On Tuesday, the government released 140 prisoners in one of several conciliatory gestures aimed at deflecting further criticism. President Mahmoud Ahmadinejad issued a letter urging the head of the judiciary to show “Islamic mercy” to the detainees, and on Monday Iran’s supreme leader, Ayatollah Ali Khamenei, personally intervened and closed an especially notorious detention center.
But there are signs that widespread public anger persists, and that it is not confined to those who took to the streets crying fraud after Mr. Ahmadinejad’s landslide victory last month. Several conservatives have said the abuse suggests a troubling lack of accountability, and they have hinted at a link with Mr. Ahmadinejad’s recent willingness to defy even the venerated Ayatollah Khamenei.

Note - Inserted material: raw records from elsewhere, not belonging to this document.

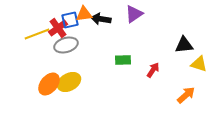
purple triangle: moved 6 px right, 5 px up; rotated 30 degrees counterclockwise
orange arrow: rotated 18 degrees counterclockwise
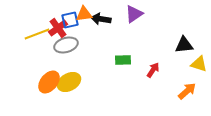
orange ellipse: moved 2 px up
orange arrow: moved 1 px right, 4 px up
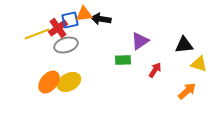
purple triangle: moved 6 px right, 27 px down
red arrow: moved 2 px right
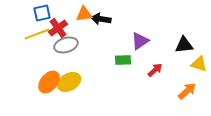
blue square: moved 28 px left, 7 px up
red arrow: rotated 14 degrees clockwise
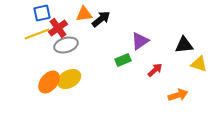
black arrow: rotated 132 degrees clockwise
green rectangle: rotated 21 degrees counterclockwise
yellow ellipse: moved 3 px up
orange arrow: moved 9 px left, 4 px down; rotated 24 degrees clockwise
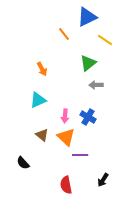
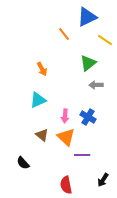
purple line: moved 2 px right
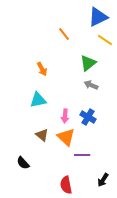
blue triangle: moved 11 px right
gray arrow: moved 5 px left; rotated 24 degrees clockwise
cyan triangle: rotated 12 degrees clockwise
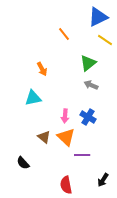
cyan triangle: moved 5 px left, 2 px up
brown triangle: moved 2 px right, 2 px down
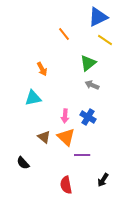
gray arrow: moved 1 px right
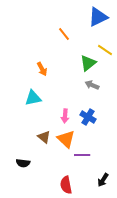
yellow line: moved 10 px down
orange triangle: moved 2 px down
black semicircle: rotated 40 degrees counterclockwise
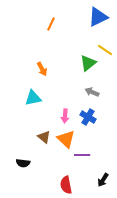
orange line: moved 13 px left, 10 px up; rotated 64 degrees clockwise
gray arrow: moved 7 px down
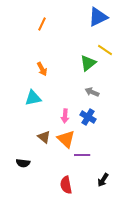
orange line: moved 9 px left
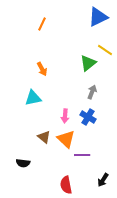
gray arrow: rotated 88 degrees clockwise
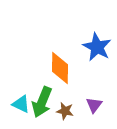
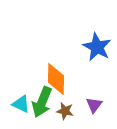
orange diamond: moved 4 px left, 11 px down
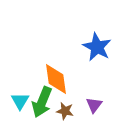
orange diamond: rotated 8 degrees counterclockwise
cyan triangle: moved 1 px left, 3 px up; rotated 36 degrees clockwise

“Why did things have to go so far as to require the personal intervention of the supreme leader?” said Ali Mottahari, a conservative Parliament member. “If we are satisfied just to close one detention center, these people will continue to do what they have done elsewhere and nothing will change.”
Although the government has played down the scale of the prison abuses, some detainees’ relatives have come forward recently to confirm them, mostly to opposition-linked Web sites that have provided credible information in the past, including roozonline.com and gooya.com.